YOUR INSTRUCTIONS =
Reproduce the entire listing below word for word, changing nothing.

─── PROVIDED MATERIAL ───

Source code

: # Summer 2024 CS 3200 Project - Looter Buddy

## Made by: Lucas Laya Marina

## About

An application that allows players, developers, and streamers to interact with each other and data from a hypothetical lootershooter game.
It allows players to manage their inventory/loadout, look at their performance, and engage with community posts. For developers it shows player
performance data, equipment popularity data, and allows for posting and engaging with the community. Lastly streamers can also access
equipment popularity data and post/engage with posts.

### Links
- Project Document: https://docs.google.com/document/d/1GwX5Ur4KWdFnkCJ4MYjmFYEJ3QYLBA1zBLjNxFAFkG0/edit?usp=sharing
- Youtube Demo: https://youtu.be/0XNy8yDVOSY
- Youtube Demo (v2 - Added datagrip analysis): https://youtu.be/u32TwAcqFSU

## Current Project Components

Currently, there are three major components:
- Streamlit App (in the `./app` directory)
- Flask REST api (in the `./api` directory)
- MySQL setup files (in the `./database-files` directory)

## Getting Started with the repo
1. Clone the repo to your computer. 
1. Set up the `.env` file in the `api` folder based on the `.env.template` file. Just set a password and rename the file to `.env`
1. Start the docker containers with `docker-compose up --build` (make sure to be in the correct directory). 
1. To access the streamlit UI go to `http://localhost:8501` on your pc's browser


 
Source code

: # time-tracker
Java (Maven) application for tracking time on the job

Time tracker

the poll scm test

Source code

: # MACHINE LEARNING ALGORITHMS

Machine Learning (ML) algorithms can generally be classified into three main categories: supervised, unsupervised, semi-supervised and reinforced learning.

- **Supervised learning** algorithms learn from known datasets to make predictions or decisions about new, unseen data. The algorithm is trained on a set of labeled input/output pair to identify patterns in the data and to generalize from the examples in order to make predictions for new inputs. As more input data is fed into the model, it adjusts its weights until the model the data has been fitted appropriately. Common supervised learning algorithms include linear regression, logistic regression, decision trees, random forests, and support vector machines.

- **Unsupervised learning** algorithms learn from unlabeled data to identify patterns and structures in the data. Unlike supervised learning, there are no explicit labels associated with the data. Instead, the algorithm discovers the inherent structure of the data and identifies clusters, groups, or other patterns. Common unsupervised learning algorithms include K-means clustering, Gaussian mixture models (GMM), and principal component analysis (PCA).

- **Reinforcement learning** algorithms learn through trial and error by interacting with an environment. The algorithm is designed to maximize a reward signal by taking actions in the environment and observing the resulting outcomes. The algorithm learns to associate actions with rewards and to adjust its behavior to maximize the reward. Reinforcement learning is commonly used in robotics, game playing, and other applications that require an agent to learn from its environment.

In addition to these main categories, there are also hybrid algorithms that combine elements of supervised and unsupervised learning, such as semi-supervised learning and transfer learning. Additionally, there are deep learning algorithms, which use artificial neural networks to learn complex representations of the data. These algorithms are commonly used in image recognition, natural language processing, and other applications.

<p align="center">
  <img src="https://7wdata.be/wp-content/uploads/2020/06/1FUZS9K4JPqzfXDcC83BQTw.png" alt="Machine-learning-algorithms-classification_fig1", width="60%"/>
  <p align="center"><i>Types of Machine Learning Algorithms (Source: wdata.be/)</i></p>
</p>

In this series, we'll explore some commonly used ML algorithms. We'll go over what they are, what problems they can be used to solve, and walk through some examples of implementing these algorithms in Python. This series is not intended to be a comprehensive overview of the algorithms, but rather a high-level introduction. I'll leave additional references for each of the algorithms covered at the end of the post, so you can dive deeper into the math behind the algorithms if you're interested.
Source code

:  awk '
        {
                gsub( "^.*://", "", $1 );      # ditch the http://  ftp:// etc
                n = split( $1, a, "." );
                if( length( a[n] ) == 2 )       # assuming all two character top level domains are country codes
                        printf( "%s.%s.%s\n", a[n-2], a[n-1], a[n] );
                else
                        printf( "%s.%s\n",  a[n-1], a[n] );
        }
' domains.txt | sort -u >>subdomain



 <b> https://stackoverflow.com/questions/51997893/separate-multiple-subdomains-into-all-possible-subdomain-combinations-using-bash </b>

───

ANSWER TO THE EXERCISE =
Source code

: # Summer 2024 CS 3200 Project - Looter Buddy

## Made by: Lucas Laya Marina

## About

An application that allows players, developers, and streamers to interact with each other and data from a hypothetical lootershooter game.
It allows players to manage their inventory/loadout, look at their performance, and engage with community posts. For developers it shows player
performance data, equipment popularity data, and allows for posting and engaging with the community. Lastly streamers can also access
equipment popularity data and post/engage with posts.

### Links
- Project Document: https://docs.google.com/document/d/1GwX5Ur4KWdFnkCJ4MYjmFYEJ3QYLBA1zBLjNxFAFkG0/edit?usp=sharing
- Youtube Demo: https://youtu.be/0XNy8yDVOSY
- Youtube Demo (v2 - Added datagrip analysis): https://youtu.be/u32TwAcqFSU

## Current Project Components

Currently, there are three major components:
- Streamlit App (in the `./app` directory)
- Flask REST api (in the `./api` directory)
- MySQL setup files (in the `./database-files` directory)

## Getting Started with the repo
1. Clone the repo to your computer. 
1. Set up the `.env` file in the `api` folder based on the `.env.template` file. Just set a password and rename the file to `.env`
1. Start the docker containers with `docker-compose up --build` (make sure to be in the correct directory). 
1. To access the streamlit UI go to `http://localhost:8501` on your pc's browser


 
Source code

: # time-tracker
Java (Maven) application for tracking time on the job

Time tracker

the poll scm test

Source code

: # MACHINE LEARNING ALGORITHMS

Machine Learning (ML) algorithms can generally be classified into three main categories: supervised, unsupervised, semi-supervised and reinforced learning.

- **Supervised learning** algorithms learn from known datasets to make predictions or decisions about new, unseen data. The algorithm is trained on a set of labeled input/output pair to identify patterns in the data and to generalize from the examples in order to make predictions for new inputs. As more input data is fed into the model, it adjusts its weights until the model the data has been fitted appropriately. Common supervised learning algorithms include linear regression, logistic regression, decision trees, random forests, and support vector machines.

- **Unsupervised learning** algorithms learn from unlabeled data to identify patterns and structures in the data. Unlike supervised learning, there are no explicit labels associated with the data. Instead, the algorithm discovers the inherent structure of the data and identifies clusters, groups, or other patterns. Common unsupervised learning algorithms include K-means clustering, Gaussian mixture models (GMM), and principal component analysis (PCA).

- **Reinforcement learning** algorithms learn through trial and error by interacting with an environment. The algorithm is designed to maximize a reward signal by taking actions in the environment and observing the resulting outcomes. The algorithm learns to associate actions with rewards and to adjust its behavior to maximize the reward. Reinforcement learning is commonly used in robotics, game playing, and other applications that require an agent to learn from its environment.

In addition to these main categories, there are also hybrid algorithms that combine elements of supervised and unsupervised learning, such as semi-supervised learning and transfer learning. Additionally, there are deep learning algorithms, which use artificial neural networks to learn complex representations of the data. These algorithms are commonly used in image recognition, natural language processing, and other applications.

<p align="center">
  <img src="https://7wdata.be/wp-content/uploads/2020/06/1FUZS9K4JPqzfXDcC83BQTw.png" alt="Machine-learning-algorithms-classification_fig1", width="60%"/>
  <p align="center"><i>Types of Machine Learning Algorithms (Source: wdata.be/)</i></p>
</p>

In this series, we'll explore some commonly used ML algorithms. We'll go over what they are, what problems they can be used to solve, and walk through some examples of implementing these algorithms in Python. This series is not intended to be a comprehensive overview of the algorithms, but rather a high-level introduction. I'll leave additional references for each of the algorithms covered at the end of the post, so you can dive deeper into the math behind the algorithms if you're interested.
Source code

:  awk '
        {
                gsub( "^.*://", "", $1 );      # ditch the http://  ftp:// etc
                n = split( $1, a, "." );
                if( length( a[n] ) == 2 )       # assuming all two character top level domains are country codes
                        printf( "%s.%s.%s\n", a[n-2], a[n-1], a[n] );
                else
                        printf( "%s.%s\n",  a[n-1], a[n] );
        }
' domains.txt | sort -u >>subdomain



 <b> https://stackoverflow.com/questions/51997893/separate-multiple-subdomains-into-all-possible-subdomain-combinations-using-bash </b>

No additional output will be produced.